BEGIN

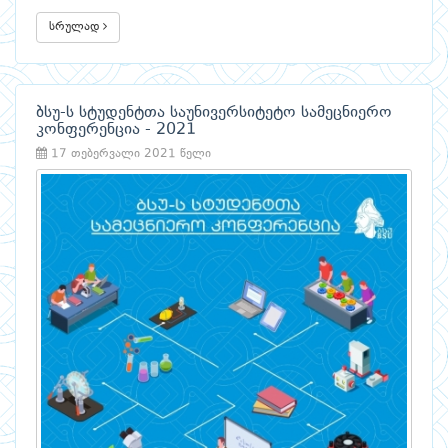
სრულად
ბსუ-ს სტუდენტთა საუნივერსიტეტო სამეცნიერო
კონფერენცია - 2021
17 თებერვალი 2021 წელი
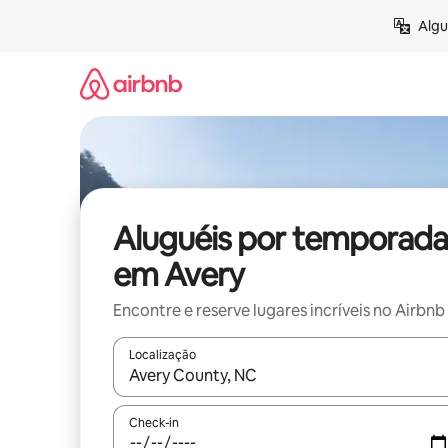
Pular
Algu
para
o
conteúdo
Aluguéis por temporada
em Avery
Encontre e reserve lugares incríveis no Airbnb
Localização
Quando os resultados estiverem disponíveis, expl
Check-in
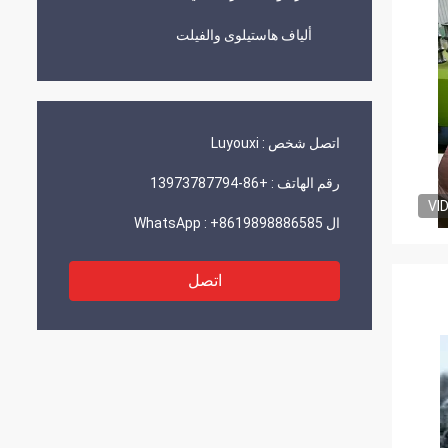
ألياف هاستيلوى والفيلت
اتصل شخص :
Luyouxi
رقم الهاتف :
+86-13973787794
VI
ال WhatsApp :
+8619898886585
اتصل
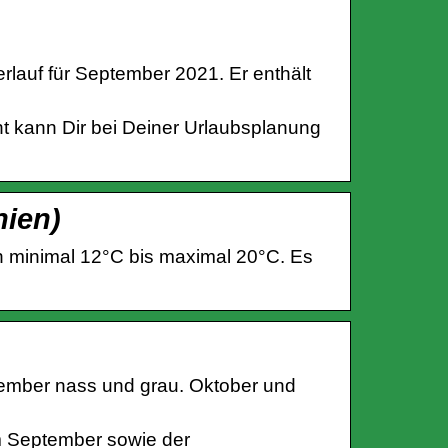
erlauf für September 2021. Er enthält
t kann Dir bei Deiner Urlaubsplanung
nien)
 minimal 12°C bis maximal 20°C. Es
tember nass und grau. Oktober und
m September sowie der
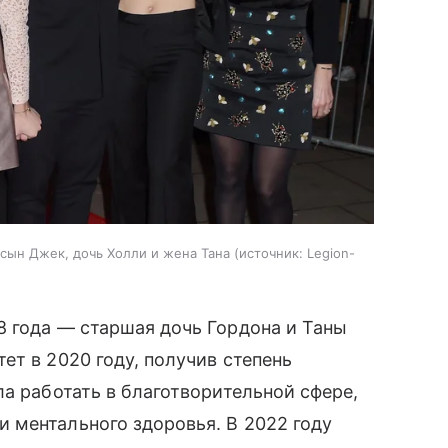
 сын Джек, дочь Холли и жена Тана
источник:
Legion-
8 года — старшая дочь Гордона и Таны
ет в 2020 году, получив степень
ла работать в благотворительной сфере,
 ментального здоровья. В 2022 году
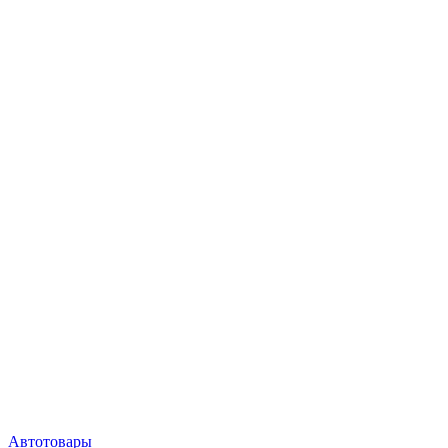
Автотовары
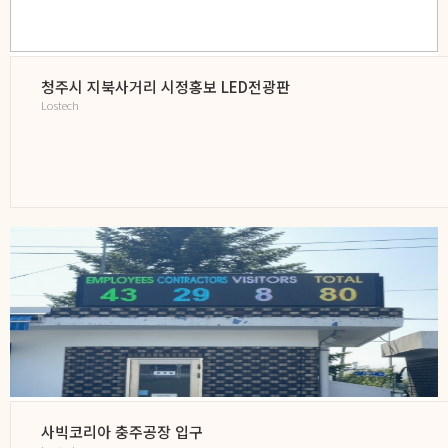
청주시 지북사거리 시정홍보 LED전광판
Lostech
사빅코리아 충주공장 입구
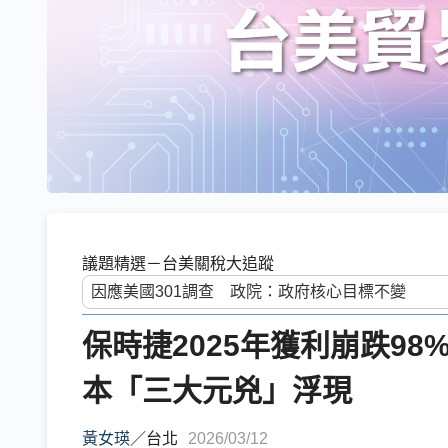
議題精選－台美關稅大追蹤
保時捷2025年獲利崩跌9
本「三大元兇」浮現
黃女瑛
／
台北
2026/03/12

END

## Instructions for the task
Your task is to repeat the records exactly. Images do not belong in the copy.

## Answer to this exercise
სრულად
ბსუ-ს სტუდენტთა საუნივერსიტეტო სამეცნიერო
კონფერენცია - 2021
17 თებერვალი 2021 წელი
Pular
Algu
para
o
conteúdo
Aluguéis por temporada
em Avery
Encontre e reserve lugares incríveis no Airbnb
Localização
Quando os resultados estiverem disponíveis, expl
Check-in
ألياف هاستيلوى والفيلت
اتصل شخص :
Luyouxi
رقم الهاتف :
+86-13973787794
VI
ال WhatsApp :
+8619898886585
اتصل
erlauf für September 2021. Er enthält
t kann Dir bei Deiner Urlaubsplanung
nien)
 minimal 12°C bis maximal 20°C. Es
tember nass und grau. Oktober und
m September sowie der
 сын Джек, дочь Холли и жена Тана
источник:
Legion-
8 года — старшая дочь Гордона и Таны
ет в 2020 году, получив степень
ла работать в благотворительной сфере,
 ментального здоровья. В 2022 году
Автотовары
청주시 지북사거리 시정홍보 LED전광판
Lostech
사빅코리아 충주공장 입구
議題精選－台美關稅大追蹤
保時捷2025年獲利崩跌9
本「三大元兇」浮現
黃女瑛
／
台北
2026/03/12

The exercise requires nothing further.